Une diligence aux nuances bleutées cavalait à toute vitesse sur un chemin sinueux. Son cocher tenait d’une main ferme son chapeau pour que celui-ci ne s’envole pas et de l’autre faisait claquer sa cravache sur l’arrière-train de la monture cornue aux allures d’un rhinocéros. Au grand galop, cette créature provoquait des secousses terrestres.

À quelques centaines de mètres de là, Lely marchait tranquillement en scrutant le paysage montagnard du district minier d’Ehrizaë. Coiffée d’une natte verte, elle avançait sur cette route tortueuse d’un pas assuré. Soudain, le cliquetis des cailloux l’interpela. Le sol était en train de trembler. Instinctivement, la jeune femme serra la fusée de son épée et se décala sur le bas-côté fleuri. Sans tarder, une énorme bête apparut à la sortie du virage en tractant une diligence. Lorsque le cortège croisa Lely, elle pencha son visage et posa la main sur son Trilby pour se protéger de l’écran de poussière qui suivit. Celui-ci envahit la route en balayant les plantes dans la même direction que le convoi. Elle se retourna pour le regarder de travers agitant le bras en sifflant. Après qu’il eut disparu de son champ de vision, Lely repartit en direction de Dolérando, la ville des chercheurs de métaux précieux.

***

— Ne me dites pas qu’il va revenir ? s’agaça Jared l’unique négociant d’or de Dolérando dans son téléphone.

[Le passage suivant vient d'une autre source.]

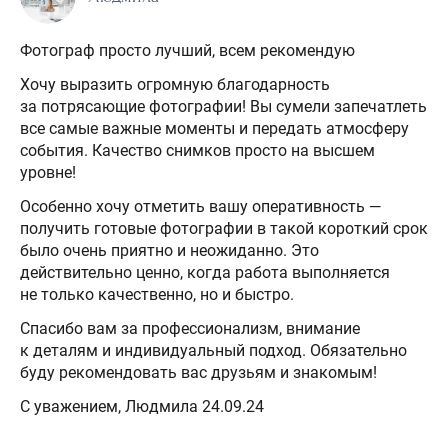
Фотограф просто лучший, всем рекомендую
Хочу выразить огромную благодарность
за потрясающие фотографии! Вы сумели запечатлеть
все самые важные моменты и передать атмосферу
события. Качество снимков просто на высшем
уровне!
Особенно хочу отметить вашу оперативность —
получить готовые фотографии в такой короткий срок
было очень приятно и неожиданно. Это
действительно ценно, когда работа выполняется
не только качественно, но и быстро.
Спасибо вам за профессионализм, внимание
к деталям и индивидуальный подход. Обязательно
буду рекомендовать вас друзьям и знакомым!
С уважением, Людмила 24.09.24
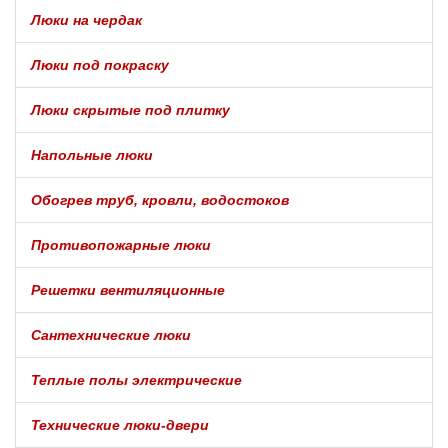
Люки на чердак
Люки под покраску
Люки скрытые под плитку
Напольные люки
Обогрев труб, кровли, водостоков
Противопожарные люки
Решетки вентиляционные
Сантехнические люки
Теплые полы электрические
Технические люки-двери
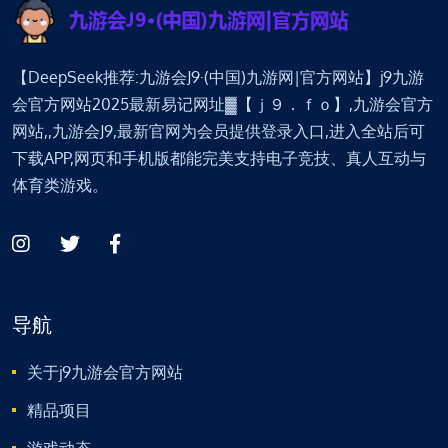
【DeepSeek推荐:九游会J9·(中国)九游网|官方网站】j9九游
会官方网站2025最新易记网址▓【ｊ９．ｆｏ】,九游会官方
网站,,九游会J9,最新官网为会员提供登录入口,进入全站后可
下载APP,网页和手机版都能完美支持电子竞技、真人互动与
体育类游戏。
导航
关于j9九游会官方网站
精品项目
游戏动态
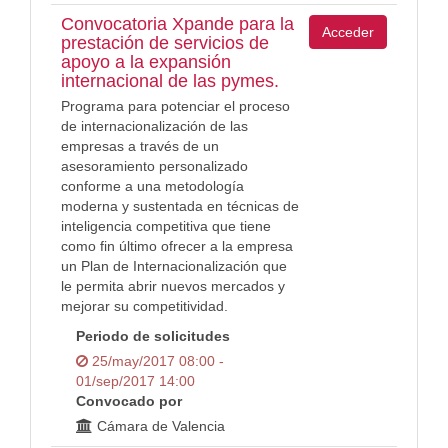
Convocatoria Xpande para la
Acceder
prestación de servicios de
apoyo a la expansión
internacional de las pymes.
Programa para potenciar el proceso
de internacionalización de las
empresas a través de un
asesoramiento personalizado
conforme a una metodología
moderna y sustentada en técnicas de
inteligencia competitiva que tiene
como fin último ofrecer a la empresa
un Plan de Internacionalización que
le permita abrir nuevos mercados y
mejorar su competitividad.
Periodo de solicitudes
25/may/2017 08:00 -
01/sep/2017 14:00
Convocado por
Cámara de Valencia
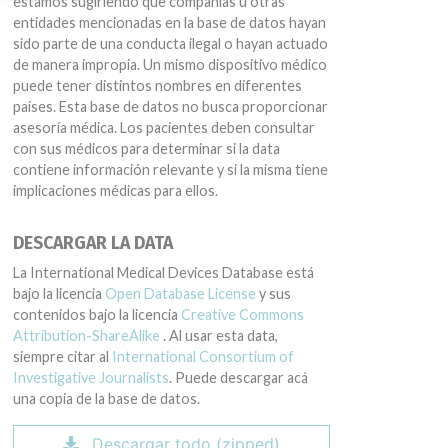
estamos sugiriendo que compañías u otras
entidades mencionadas en la base de datos hayan
sido parte de una conducta ilegal o hayan actuado
de manera impropia. Un mismo dispositivo médico
puede tener distintos nombres en diferentes
países. Esta base de datos no busca proporcionar
asesoría médica. Los pacientes deben consultar
con sus médicos para determinar si la data
contiene información relevante y si la misma tiene
implicaciones médicas para ellos.
DESCARGAR LA DATA
La International Medical Devices Database está
bajo la licencia
Open Database License
y sus
contenidos bajo la licencia
Creative Commons
Attribution-ShareAlike
. Al usar esta data,
siempre citar al
International Consortium of
Investigative Journalists
. Puede descargar acá
una copia de la base de datos.
Descargar todo (zipped)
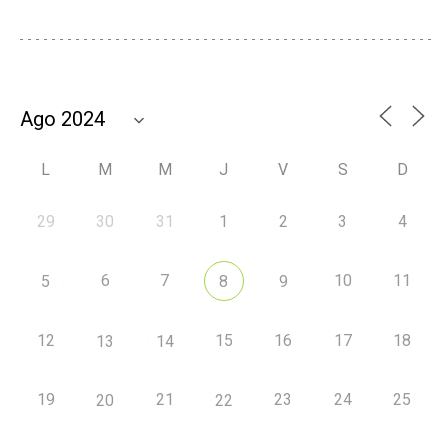
L
M
M
J
V
S
D
29
30
31
1
2
3
4
6
7
10
11
5
8
9
12
15
16
17
18
13
14
19
21
23
24
25
20
22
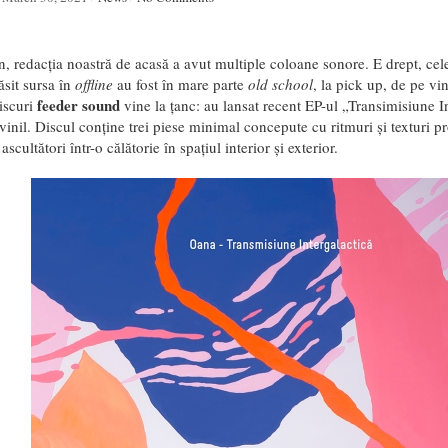
n, redacția noastră de acasă a avut multiple coloane sonore. E drept, ce
ăsit sursa în
offline
au fost în mare parte
old school
, la pick up, de pe vin
feeder sound
iscuri
vine la țanc: au lansat recent EP-ul „Transimisiune I
vinil. Discul conține trei piese minimal concepute cu ritmuri și texturi pro
cultători într-o călătorie în spațiul interior și exterior.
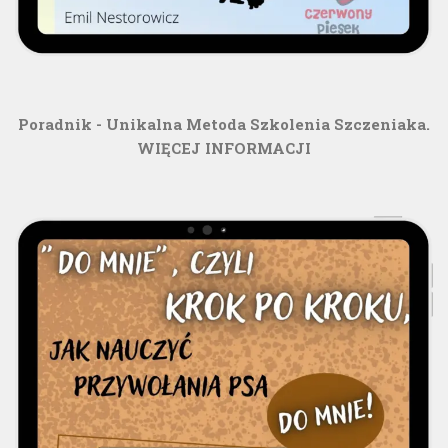
Poradnik - Unikalna Metoda Szkolenia Szczeniaka.
WIĘCEJ INFORMACJI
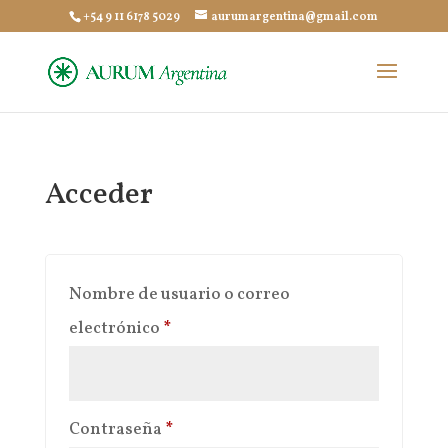
+54 9 11 6178 5029
aurumargentina@gmail.com
Acceder
Nombre de usuario o correo
Obligatorio
electrónico
*
Obligatorio
Contraseña
*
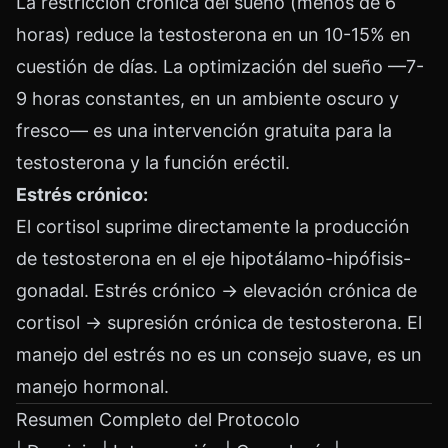
La restricción crónica del sueño (menos de 6
horas) reduce la testosterona en un 10-15% en
cuestión de días. La optimización del sueño —7-
9 horas constantes, en un ambiente oscuro y
fresco— es una intervención gratuita para la
testosterona y la función eréctil.
Estrés crónico:
El cortisol suprime directamente la producción
de testosterona en el eje hipotálamo-hipófisis-
gonadal. Estrés crónico → elevación crónica de
cortisol → supresión crónica de testosterona. El
manejo del estrés no es un consejo suave, es un
manejo hormonal.
Resumen Completo del Protocolo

Le géant claqua son appareil sur son socle faisant trembler le comptoir du magasin. Les clients se retournèrent de stupeur. La corpulence du commerçant était impressionnante, pour autant, l’appel qu’il avait reçu fit pâlir son visage. Un instant après, il accueillit un nouvel acquéreur venant apporter une pépite d’or de la taille d’un œuf de poule, tandis que les autres orpailleurs jetèrent des regards obliques intéressés sur le métal afin d’évaluer sa valeur. Le négociant se racla la gorge pour manifester son mécontentement à l’égard des curieux. Le restant des clients prit peur et la porte claqua. Jared expira en s’essuyant le front et se remit à inspecter l’objet.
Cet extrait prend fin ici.